There were a small group of girls talking about themselves and I decided to join them. I joined the conversation, and immediately one of the girls responded rudely. But the new girl stood up for me, in what I saw as the first step toward our new friendship.

When recess ended, we lined up by teacher. However, my new friend and I didn’t have the same teacher, so we were in different lines. I turned around and saw a girl whisper something in my new friend’s ear. She looked over at me with the kind of fake smile. I was confused; I kept to myself and was polite to everyone. What could she possibly be saying? 

My new friend’s face dropped as the girl continued to whisper, and I felt my stomach drop with it, though I was certain I could set right whatever had been said. But she walked up to me, visibly upset and told me that we could not be friends.

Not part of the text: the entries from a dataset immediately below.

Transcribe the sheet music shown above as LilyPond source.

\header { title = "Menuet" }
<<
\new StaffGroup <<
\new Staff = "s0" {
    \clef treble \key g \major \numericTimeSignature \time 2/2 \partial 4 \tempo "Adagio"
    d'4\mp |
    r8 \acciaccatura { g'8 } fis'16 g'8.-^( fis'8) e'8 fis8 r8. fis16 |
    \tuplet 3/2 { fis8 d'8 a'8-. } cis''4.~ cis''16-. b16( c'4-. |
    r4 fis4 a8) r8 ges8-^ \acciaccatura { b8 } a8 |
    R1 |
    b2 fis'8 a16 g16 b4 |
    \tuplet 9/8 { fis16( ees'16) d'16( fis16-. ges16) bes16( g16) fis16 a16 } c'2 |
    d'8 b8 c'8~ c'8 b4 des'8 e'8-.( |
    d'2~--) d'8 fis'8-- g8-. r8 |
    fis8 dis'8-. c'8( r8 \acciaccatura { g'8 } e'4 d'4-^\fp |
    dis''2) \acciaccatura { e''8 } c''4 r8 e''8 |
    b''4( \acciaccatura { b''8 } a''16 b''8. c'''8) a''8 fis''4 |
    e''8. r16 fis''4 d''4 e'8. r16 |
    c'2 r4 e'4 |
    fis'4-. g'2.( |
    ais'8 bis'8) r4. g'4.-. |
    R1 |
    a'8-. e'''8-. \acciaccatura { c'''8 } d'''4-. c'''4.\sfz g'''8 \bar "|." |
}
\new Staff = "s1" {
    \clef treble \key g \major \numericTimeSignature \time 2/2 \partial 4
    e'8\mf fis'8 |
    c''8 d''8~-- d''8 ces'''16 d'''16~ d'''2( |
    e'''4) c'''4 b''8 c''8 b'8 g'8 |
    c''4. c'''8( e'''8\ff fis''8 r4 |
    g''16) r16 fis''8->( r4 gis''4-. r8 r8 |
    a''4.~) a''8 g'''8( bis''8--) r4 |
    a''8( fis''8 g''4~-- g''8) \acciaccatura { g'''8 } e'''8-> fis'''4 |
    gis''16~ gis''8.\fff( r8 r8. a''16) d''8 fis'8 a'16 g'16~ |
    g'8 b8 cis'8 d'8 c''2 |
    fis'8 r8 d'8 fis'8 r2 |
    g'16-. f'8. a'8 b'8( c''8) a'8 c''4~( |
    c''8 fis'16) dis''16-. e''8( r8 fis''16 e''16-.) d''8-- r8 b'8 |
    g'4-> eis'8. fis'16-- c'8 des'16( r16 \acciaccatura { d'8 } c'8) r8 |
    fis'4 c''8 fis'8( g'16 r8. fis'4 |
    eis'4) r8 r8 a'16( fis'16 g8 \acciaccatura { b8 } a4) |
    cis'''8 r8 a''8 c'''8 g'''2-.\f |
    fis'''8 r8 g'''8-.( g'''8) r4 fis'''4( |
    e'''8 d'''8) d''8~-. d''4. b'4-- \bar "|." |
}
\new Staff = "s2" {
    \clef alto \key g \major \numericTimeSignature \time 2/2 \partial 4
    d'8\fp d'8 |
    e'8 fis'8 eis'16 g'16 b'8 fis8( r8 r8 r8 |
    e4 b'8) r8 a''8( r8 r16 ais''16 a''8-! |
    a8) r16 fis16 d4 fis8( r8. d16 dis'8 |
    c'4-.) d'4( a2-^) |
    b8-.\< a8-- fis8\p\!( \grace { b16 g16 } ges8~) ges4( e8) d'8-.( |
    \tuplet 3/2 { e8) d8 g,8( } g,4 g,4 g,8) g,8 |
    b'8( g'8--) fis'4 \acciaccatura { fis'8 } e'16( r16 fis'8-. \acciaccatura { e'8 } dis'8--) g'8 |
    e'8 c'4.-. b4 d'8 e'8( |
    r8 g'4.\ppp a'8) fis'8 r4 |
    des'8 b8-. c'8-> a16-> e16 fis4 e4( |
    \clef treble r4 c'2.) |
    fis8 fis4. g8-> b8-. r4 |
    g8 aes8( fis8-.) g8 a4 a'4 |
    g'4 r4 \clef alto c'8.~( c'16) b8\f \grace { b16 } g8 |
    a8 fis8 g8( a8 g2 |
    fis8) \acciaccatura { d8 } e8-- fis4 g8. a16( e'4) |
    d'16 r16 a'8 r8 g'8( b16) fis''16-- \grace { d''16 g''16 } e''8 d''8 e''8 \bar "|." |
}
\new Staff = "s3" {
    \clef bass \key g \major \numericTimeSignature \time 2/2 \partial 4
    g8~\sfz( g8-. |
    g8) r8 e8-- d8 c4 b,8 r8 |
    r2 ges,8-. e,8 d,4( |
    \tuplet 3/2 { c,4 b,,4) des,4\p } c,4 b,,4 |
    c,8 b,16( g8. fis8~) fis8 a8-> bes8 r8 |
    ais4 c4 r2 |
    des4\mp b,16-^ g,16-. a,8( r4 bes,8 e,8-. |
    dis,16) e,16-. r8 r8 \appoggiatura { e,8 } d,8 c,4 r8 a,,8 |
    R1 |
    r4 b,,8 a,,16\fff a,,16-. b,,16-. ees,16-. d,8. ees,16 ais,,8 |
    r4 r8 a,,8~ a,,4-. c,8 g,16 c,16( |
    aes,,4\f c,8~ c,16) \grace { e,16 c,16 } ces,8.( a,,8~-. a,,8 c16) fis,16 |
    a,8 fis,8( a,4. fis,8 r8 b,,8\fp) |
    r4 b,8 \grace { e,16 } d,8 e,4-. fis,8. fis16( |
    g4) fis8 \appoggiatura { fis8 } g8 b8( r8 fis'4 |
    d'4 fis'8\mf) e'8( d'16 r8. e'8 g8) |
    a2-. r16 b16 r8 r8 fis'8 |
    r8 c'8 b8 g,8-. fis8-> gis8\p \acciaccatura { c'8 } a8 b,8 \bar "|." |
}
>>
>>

“My mother told me not to speak to Muslims,” she said simply, and walked away.

I was ten years old at the time, and I didn’t understand what people thought about my religion. “Why would her mother say that to her?” I wondered all day. “And why did the other girl tell her my religion? What does it matter?”

When the school day ended, my now ex-friend approached me again and said she didn’t care what her mother said, she wanted to be my friend. And I did so, but I always remembered what she had told me. Eventually, our friendship died down when I moved schools in the middle of the year.

When I got to middle school, I knew I would be meeting lots of new people, and I was afraid to tell people that I was Muslim. I didn’t want to tell anyone that I practiced a different religion than they did because I didn’t want the same thing to happen again. Yes, some people assumed it from my name and the way that I looked, but for the most part, I was able to hide this part of my identity. 

It wasn’t easy. In sixth grade, we had to do a culture project in my history class. I had a few ideas idea of what to put on my poster. My dad suggested that I put elements of Islam on my poster, but I never did. I couldn’t let people see who I really was, and so I ignored his suggestion.

But after two years of hiding, something changed. Were these people really my friends if I was hiding so much from them? I was only 13, but I was tired. And so, in eighth grade, I stopped being afraid of what people thought about my heritage. I decided to tell people (again) that I am Muslim.

It took some time, but eventually most people understood who I am and respected that. I felt more comfortable being myself and even began wearing the hijab, standing proud of my religion and the culture that comes with it.

Before I started wearing the hijab, I told a guy in my class that I was Muslim, and he asked me why I didn’t wear the headscarf. I told him that I was afraid of what people thought of me. His response was that I shouldn’t care about what people think.

My intention in writing this article is not to bring the girl down, nor do I want pity for my experience. Instead, I want to share what happened so others can learn that we shouldn’t judge someone because of something they identify with or can’t change about themselves. It’s okay to be different, and there is nothing wrong with it. We’re all human.

If people like you for who you are, great. If they don’t, then you should probably not be around them. Don’t change yourself to impress others because in the end, it doesn’t benefit you. Before you judge someone, try and get to know them. They might not be who you thought they were.  

If you’re struggling sharing your identity, or even if you’re Muslim and scared to tell people because of their preconceived notions, just know that when you feel comfortable and the time is right to break out of your shell, there will be people who will support you and be proud of you for being who you are.